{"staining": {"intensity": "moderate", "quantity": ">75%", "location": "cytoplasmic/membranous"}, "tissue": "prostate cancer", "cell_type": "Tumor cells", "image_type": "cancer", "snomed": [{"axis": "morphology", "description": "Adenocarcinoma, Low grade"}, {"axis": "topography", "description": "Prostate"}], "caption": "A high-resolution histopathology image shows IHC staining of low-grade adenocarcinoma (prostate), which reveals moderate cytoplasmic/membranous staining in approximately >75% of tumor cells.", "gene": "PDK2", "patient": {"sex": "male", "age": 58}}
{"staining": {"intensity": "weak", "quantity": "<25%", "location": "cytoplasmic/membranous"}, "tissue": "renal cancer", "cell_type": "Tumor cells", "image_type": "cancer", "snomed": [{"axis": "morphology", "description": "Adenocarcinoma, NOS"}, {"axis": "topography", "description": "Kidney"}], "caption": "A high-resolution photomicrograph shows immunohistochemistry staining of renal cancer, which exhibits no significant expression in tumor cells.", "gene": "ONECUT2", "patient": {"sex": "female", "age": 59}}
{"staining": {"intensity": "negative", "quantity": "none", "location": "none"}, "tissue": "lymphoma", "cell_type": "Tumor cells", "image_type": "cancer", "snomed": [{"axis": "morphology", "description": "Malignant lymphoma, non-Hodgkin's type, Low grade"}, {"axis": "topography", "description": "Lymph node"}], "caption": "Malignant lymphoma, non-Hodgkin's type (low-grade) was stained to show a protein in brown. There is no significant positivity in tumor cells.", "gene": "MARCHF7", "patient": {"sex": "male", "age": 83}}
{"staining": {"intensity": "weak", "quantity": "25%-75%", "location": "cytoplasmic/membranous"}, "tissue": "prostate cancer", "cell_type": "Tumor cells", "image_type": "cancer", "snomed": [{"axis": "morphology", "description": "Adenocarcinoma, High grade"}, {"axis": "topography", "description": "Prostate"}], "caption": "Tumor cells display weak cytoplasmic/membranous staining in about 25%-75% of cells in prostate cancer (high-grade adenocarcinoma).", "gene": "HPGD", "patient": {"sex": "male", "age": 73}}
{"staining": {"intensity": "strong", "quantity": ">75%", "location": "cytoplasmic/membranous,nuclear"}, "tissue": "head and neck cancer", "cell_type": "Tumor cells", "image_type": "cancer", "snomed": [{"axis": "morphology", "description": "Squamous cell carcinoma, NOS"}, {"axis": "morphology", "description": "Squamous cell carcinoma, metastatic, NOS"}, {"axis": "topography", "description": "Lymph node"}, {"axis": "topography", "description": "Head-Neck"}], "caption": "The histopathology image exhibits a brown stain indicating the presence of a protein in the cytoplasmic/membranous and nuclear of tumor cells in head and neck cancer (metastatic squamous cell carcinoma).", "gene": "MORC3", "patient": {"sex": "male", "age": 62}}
******************************
YOUR OBJECTIVE >>
Begin with the top line of the material and go as far as the line with "non-Hodgkin's type, Low". Set down those lines exactly, both ends included, and nothing more.

RESPONSE TO THE EXERCISE >>
{"staining": {"intensity": "moderate", "quantity": ">75%", "location": "cytoplasmic/membranous"}, "tissue": "prostate cancer", "cell_type": "Tumor cells", "image_type": "cancer", "snomed": [{"axis": "morphology", "description": "Adenocarcinoma, Low grade"}, {"axis": "topography", "description": "Prostate"}], "caption": "A high-resolution histopathology image shows IHC staining of low-grade adenocarcinoma (prostate), which reveals moderate cytoplasmic/membranous staining in approximately >75% of tumor cells.", "gene": "PDK2", "patient": {"sex": "male", "age": 58}}
{"staining": {"intensity": "weak", "quantity": "<25%", "location": "cytoplasmic/membranous"}, "tissue": "renal cancer", "cell_type": "Tumor cells", "image_type": "cancer", "snomed": [{"axis": "morphology", "description": "Adenocarcinoma, NOS"}, {"axis": "topography", "description": "Kidney"}], "caption": "A high-resolution photomicrograph shows immunohistochemistry staining of renal cancer, which exhibits no significant expression in tumor cells.", "gene": "ONECUT2", "patient": {"sex": "female", "age": 59}}
{"staining": {"intensity": "negative", "quantity": "none", "location": "none"}, "tissue": "lymphoma", "cell_type": "Tumor cells", "image_type": "cancer", "snomed": [{"axis": "morphology", "description": "Malignant lymphoma, non-Hodgkin's type, Low grade"}, {"axis": "topography", "description": "Lymph node"}], "caption": "Malignant lymphoma, non-Hodgkin's type (low-grade) was stained to show a protein in brown. There is no significant positivity in tumor cells.", "gene": "MARCHF7", "patient": {"sex": "male", "age": 83}}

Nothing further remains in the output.